You go ahead catch that ball and I'll wait you here 









Two wet pups 









and very dirty too


----------



## TheCrewAndUs (Sep 11, 2011)

haha they look adorable!!!!


----------



## TheCrewAndUs (Sep 11, 2011)

a pic that I like from September 12:


----------



## Wendy427 (Apr 4, 2009)

These great pics made me laugh out loud, too! Love the "Oscar bites Dexter" pic. Looks like Dexter saying, "What the......??!!" They look like they're best buds, for sure!


----------



## Rob's GRs (Feb 25, 2007)

They certainly looked like they enjoyed that day of play.


----------



## CAROLINA MOM (May 12, 2009)

Great pictures-Oscar and Dexter are so cute, must be a blast watching them having so much fun.


----------



## Discoverer (Feb 3, 2011)

*October 15, 2011*

Today Oscar and Dexter had another playdate and as always they had so much fun together. Enjoy the pictures!


----------



## TheCrewAndUs (Sep 11, 2011)

awww they are so cute together!!!


----------



## Wendy427 (Apr 4, 2009)

beautiful pictures! The water pics look like Monet paintings!


----------



## davebeech (Feb 11, 2006)

brilliant pics of 2 pups having such good fun


----------



## Discoverer (Feb 3, 2011)

*April 29, 2012*

Dexter, Elle and Oscar had a playdate today at their favorite spot.


















Two wet dogs









and one ball to catch









Long distance swimmers


















Elle really wants to join the "big brothers"
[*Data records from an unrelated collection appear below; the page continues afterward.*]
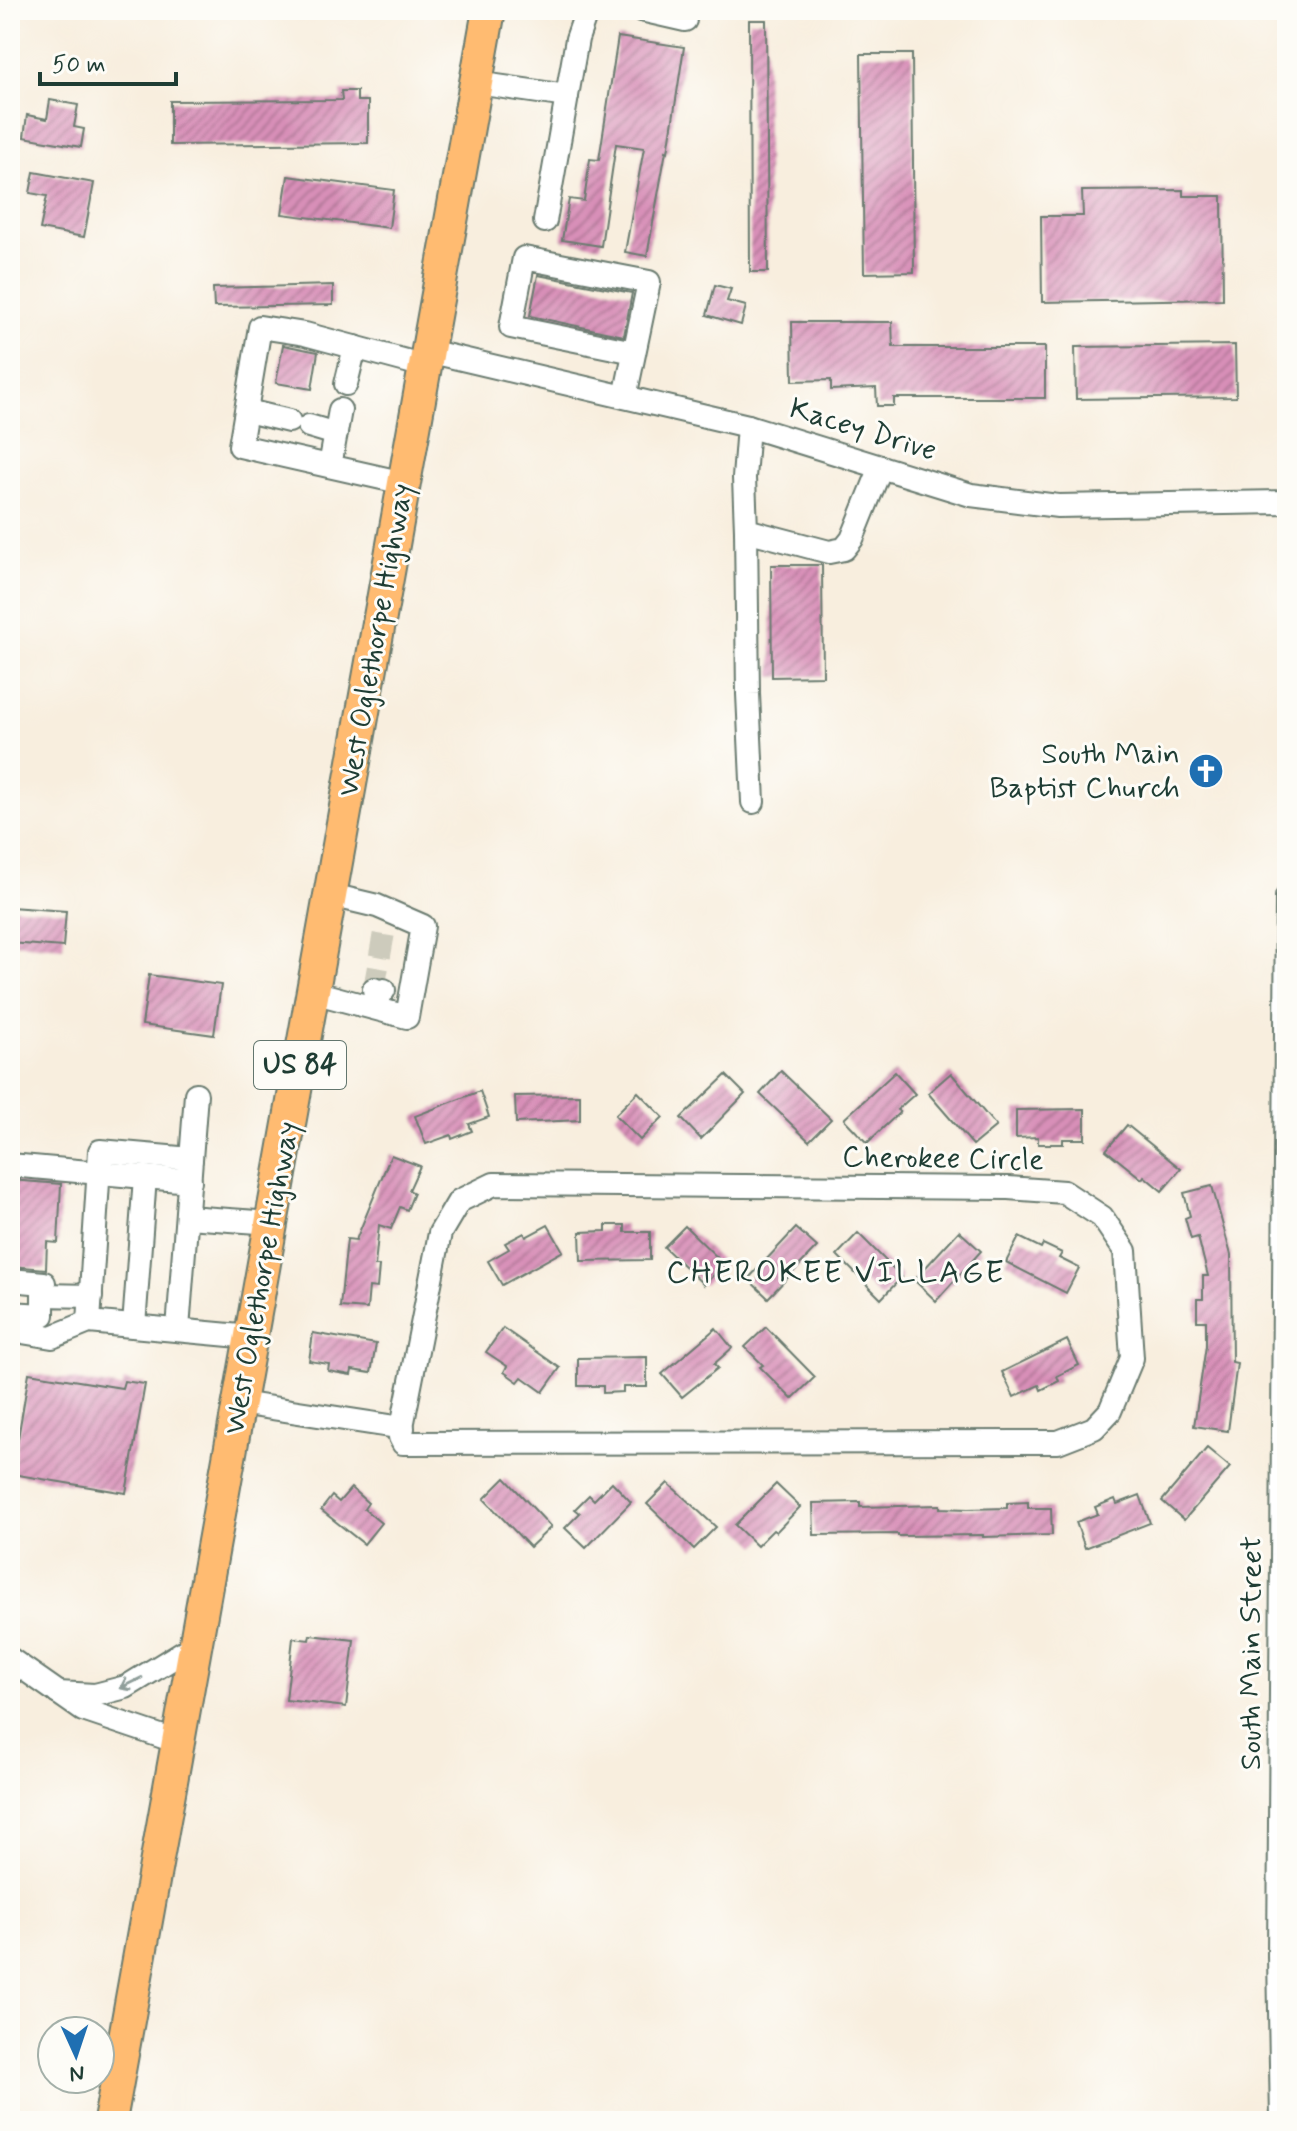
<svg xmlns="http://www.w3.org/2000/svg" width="1297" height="2131" font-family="Mynerve,sans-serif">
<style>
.building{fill:url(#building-hatch)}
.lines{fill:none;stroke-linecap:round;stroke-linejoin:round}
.minor-tunnel{stroke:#cdcbbc;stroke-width:22;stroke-dasharray:22 11;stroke-linecap:butt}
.minor-casing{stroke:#6b7b70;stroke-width:26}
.highway-casing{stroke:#6b7b70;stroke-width:36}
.minor{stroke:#fff;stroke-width:22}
.highway{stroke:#ffbb71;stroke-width:32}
.oneway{stroke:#8f9e9a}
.labels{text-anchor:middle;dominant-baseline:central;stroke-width:6;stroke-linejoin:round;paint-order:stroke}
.shield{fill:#fdfcf7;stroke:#62766e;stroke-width:2}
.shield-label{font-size:28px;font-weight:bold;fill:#1f3d34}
.street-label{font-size:30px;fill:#1f3d34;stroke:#fdfcf7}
.poi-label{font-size:30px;fill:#1f3d34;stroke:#fdfcf7;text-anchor:end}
.neighbourhood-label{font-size:32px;letter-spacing:2px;fill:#1f3d34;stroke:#fdfcf7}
</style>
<defs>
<pattern id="building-hatch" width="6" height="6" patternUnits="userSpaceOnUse" patternTransform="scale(2)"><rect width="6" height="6" fill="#d88fb8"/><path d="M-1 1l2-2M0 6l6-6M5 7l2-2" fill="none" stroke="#af7696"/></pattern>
</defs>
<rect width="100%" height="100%" fill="#fdfcf7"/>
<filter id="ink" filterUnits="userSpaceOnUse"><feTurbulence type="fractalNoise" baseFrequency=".0125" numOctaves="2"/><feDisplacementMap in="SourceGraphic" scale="16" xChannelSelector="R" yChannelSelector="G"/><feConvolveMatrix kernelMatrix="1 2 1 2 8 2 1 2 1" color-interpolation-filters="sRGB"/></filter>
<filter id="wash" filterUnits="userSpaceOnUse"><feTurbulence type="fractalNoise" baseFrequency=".006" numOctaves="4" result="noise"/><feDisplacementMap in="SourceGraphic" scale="32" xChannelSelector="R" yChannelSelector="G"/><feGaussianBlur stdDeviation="1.8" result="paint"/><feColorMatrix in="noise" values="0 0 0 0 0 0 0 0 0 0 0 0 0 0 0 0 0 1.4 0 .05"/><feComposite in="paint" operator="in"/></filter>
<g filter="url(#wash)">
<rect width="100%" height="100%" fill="#f8eede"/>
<g id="blocks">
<g class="building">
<polygon points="749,20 766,20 768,272 750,272"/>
<polygon points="618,37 684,47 668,152 666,151 647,256 625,252 644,148 616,144 601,246 562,240 569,199 584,201 590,159 599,160"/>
<polygon points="861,54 912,54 914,272 864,273"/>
<polygon points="341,91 357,91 357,101 368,101 368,143 170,145 170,101 342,100"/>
<polygon points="50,100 78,105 74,127 84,129 81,147 24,137 27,115 47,119"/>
<polygon points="34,172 94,183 84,237 40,229 47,196 30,193"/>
<polygon points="288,176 394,190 389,228 282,214"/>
<polygon points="1183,190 1183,196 1222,196 1223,299 1042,302 1041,216 1083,216 1082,191"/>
<polygon points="538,275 632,293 624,336 530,316"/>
<polygon points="333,285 333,305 214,307 213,288"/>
<polygon points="715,285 731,289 727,301 746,306 741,325 707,315"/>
<polygon points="792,322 892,322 893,347 1045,347 1045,398 894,398 894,406 877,406 876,388 831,390 831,380 793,381"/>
<polygon points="283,345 318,352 312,389 276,383"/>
<polygon points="1235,345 1236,397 1076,399 1075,347"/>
<polygon points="771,565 822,565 823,676 772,677"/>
<polygon points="10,907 66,911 63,947 10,943"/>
<polygon points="149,975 221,985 214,1035 142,1025"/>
<polygon points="781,1071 831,1119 809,1141 760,1094"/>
<polygon points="895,1072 915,1094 897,1110 900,1112 867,1143 844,1119"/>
<polygon points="951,1073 996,1126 973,1145 928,1093"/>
<polygon points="726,1075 745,1094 701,1139 681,1118"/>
<polygon points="480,1091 489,1117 469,1124 472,1131 452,1139 451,1135 426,1144 415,1116"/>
<polygon points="638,1092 663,1117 640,1140 615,1115"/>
<polygon points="580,1095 580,1120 516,1123 515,1096"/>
<polygon points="1085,1109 1085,1139 1063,1139 1063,1144 1038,1144 1038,1137 1016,1138 1016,1110"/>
<polygon points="1127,1125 1181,1169 1162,1191 1144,1176 1142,1179 1106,1150"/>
<polygon points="391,1155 420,1166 409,1190 414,1193 407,1210 400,1207 391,1229 379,1225 375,1266 379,1266 377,1288 369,1287 367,1309 340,1307 347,1239 356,1240"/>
<polygon points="10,1180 61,1184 58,1243 47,1242 46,1269 11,1266"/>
<polygon points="1212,1186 1231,1255 1232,1362 1237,1363 1228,1431 1194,1426 1206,1346 1206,1321 1197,1321 1197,1299 1203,1299 1203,1276 1208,1276 1198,1237 1191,1239 1185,1218 1190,1216 1184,1193"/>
<polygon points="548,1225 563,1251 502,1285 488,1261 509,1249 505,1243 524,1233 526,1237"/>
<polygon points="606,1225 625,1225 625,1232 650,1232 650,1260 581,1261 580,1232 606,1231"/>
<polygon points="685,1226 724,1264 704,1285 664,1247"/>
<polygon points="796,1228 817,1247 768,1298 748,1279"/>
<polygon points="959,1231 981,1251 936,1301 914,1280"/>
<polygon points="858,1233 902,1277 881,1299 837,1255"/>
<polygon points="1019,1237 1041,1248 1043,1244 1062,1253 1059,1258 1079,1268 1066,1293 1006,1262"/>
<polygon points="766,1327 815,1377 792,1399 760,1367 763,1365 745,1347"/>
<polygon points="503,1328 560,1368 543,1392 522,1377 518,1382 504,1372 507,1366 486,1352"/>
<polygon points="716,1328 732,1348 714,1364 718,1368 682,1397 662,1374"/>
<polygon points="313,1333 376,1344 371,1373 352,1370 351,1375 328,1371 329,1364 309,1361"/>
<polygon points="1067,1340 1079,1365 1057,1376 1059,1381 1041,1390 1039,1385 1014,1397 1002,1372"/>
<polygon points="647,1357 647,1387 623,1387 623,1392 603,1393 603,1386 578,1386 578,1358"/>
<polygon points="29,1373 122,1388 124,1381 145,1384 126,1493 12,1474"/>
<polygon points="1207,1448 1230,1467 1184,1520 1162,1501"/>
<polygon points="505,1478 551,1527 530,1547 484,1499"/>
<polygon points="612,1482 631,1502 586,1548 565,1528 580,1513 575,1509 589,1495 594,1500"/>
<polygon points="668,1483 716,1527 694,1549 647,1504"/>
<polygon points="776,1484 800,1507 776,1532 773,1530 757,1546 735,1525"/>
<polygon points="351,1488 368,1503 364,1509 381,1523 364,1544 321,1510 332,1496 339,1502"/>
<polygon points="1140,1495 1150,1523 1085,1548 1076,1522 1098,1514 1095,1507 1115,1499 1117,1504"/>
<polygon points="860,1502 860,1507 940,1505 940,1508 968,1509 1007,1508 1007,1503 1028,1502 1028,1508 1051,1508 1052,1535 983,1537 983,1535 898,1536 898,1534 814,1535 813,1503"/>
<polygon points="310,1635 354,1640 346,1707 286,1700 293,1638 309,1640"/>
</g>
</g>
</g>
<g filter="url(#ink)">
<use href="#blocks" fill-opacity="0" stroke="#6b7b70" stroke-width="2"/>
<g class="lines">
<polyline class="minor-tunnel" points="374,989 385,927"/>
<defs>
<g id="minor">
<polyline points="641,10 685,20"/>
<polyline points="476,83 567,96"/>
<polyline points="545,221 577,39 587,10"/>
<polyline points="428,351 748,426 971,495 1058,506 1287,502"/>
<polyline points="346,384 355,347"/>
<polyline points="625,397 649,282 524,258 511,327 634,352"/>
<polyline points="247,411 289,421"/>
<polyline points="309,426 336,434"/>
<polyline points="748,426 744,478 746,530 829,552 844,549 852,539 881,467"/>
<polyline points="330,466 340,410"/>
<polyline points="404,483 240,446 260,327 305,334 425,366"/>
<polyline points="746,530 748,694 753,802"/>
<polyline points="374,989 376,1001 384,990"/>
<polyline points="313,992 407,1017 423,926 377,906 331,895"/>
<polyline points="10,1165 190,1181"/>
<polygon points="494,1184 1008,1188 1064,1192 1102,1217 1125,1251 1132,1358 1110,1411 1094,1428 1058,1442 403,1443 400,1437 440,1233 459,1201"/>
<polyline points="187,1217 271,1223"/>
<polyline points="10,1280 44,1283 43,1295"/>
<polyline points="10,1313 43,1315 43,1295 91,1296"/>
<polyline points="89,1322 100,1151 191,1159"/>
<polyline points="134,1326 145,1177"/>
<polyline points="178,1329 196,1094"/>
<polyline points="10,1330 52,1337 89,1322 251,1337"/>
<polyline points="239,1403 403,1428"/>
<polyline points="10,1659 83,1710 178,1742"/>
<polyline points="58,1693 95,1695 126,1687 196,1644"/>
<polyline points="1282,2121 1279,1956 1287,897"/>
</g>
<polyline id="highway" points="110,2121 489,10"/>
</defs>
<use href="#minor" class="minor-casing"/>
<use href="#highway" class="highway-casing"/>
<use href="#minor" class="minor"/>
<use href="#highway" class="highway"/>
</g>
<defs><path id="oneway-shaft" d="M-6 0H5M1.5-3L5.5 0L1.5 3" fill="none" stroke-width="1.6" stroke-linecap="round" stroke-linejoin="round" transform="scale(2)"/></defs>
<use class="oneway" href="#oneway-shaft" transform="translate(131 1683) rotate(154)"/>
</g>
<defs>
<symbol id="church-disc" viewBox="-11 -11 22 22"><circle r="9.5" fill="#1f6fb2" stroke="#fdfcf7"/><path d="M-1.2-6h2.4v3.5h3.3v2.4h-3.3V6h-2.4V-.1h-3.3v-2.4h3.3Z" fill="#fff"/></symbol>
</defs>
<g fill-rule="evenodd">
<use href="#church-disc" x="1186" y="751" width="40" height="40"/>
</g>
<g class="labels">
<rect class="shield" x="254" y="1041" width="92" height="48" rx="6"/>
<g class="shield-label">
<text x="300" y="1065">US 84</text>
</g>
<g class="street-label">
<text transform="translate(863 430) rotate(17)">Kacey Drive</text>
<text transform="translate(376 640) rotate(-80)">West Oglethorpe Highway</text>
<text transform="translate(943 1159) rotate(1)">Cherokee Circle</text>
<text transform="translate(262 1278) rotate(-80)">West Oglethorpe Highway</text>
<text transform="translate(1251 1653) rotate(-90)">South Main Street</text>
</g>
<g class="poi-label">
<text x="1180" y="754">South Main<tspan x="1180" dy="34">Baptist Church</tspan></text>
</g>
<g class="neighbourhood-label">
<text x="836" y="1273">CHEROKEE VILLAGE</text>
</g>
</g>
<rect width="1297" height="2131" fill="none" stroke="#fdfcf7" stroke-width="40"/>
<g transform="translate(76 2055) rotate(177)"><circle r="38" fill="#fdfcf7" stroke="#a4b0a9" stroke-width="2"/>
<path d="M0-6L14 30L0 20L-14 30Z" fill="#1f6fb2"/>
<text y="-12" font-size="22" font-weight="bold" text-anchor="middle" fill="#1f3d34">N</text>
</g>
<path d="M40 72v12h136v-12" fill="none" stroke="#1f3d34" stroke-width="4"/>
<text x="52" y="72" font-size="24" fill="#1f3d34" stroke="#fdfcf7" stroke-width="6" paint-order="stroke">50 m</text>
</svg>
From left to right: Elle, Oscar, Dexter


----------



## Buddy's mom forever (Jun 23, 2011)

I missed this one till now. They are gorgeous doggies, makes me wanna come there and still them all together.


----------



## TheCrewAndUs (Sep 11, 2011)

wow the pics are awesome!!!


----------



## Wendy427 (Apr 4, 2009)

fantastic pics! So great that Oscar gets to play with all his buddies!


----------



## CAROLINA MOM (May 12, 2009)

Your pictures are so great, love seeing them all playing together. Oscar and Dexter have become such handsome boys and Elle is a beauty.


----------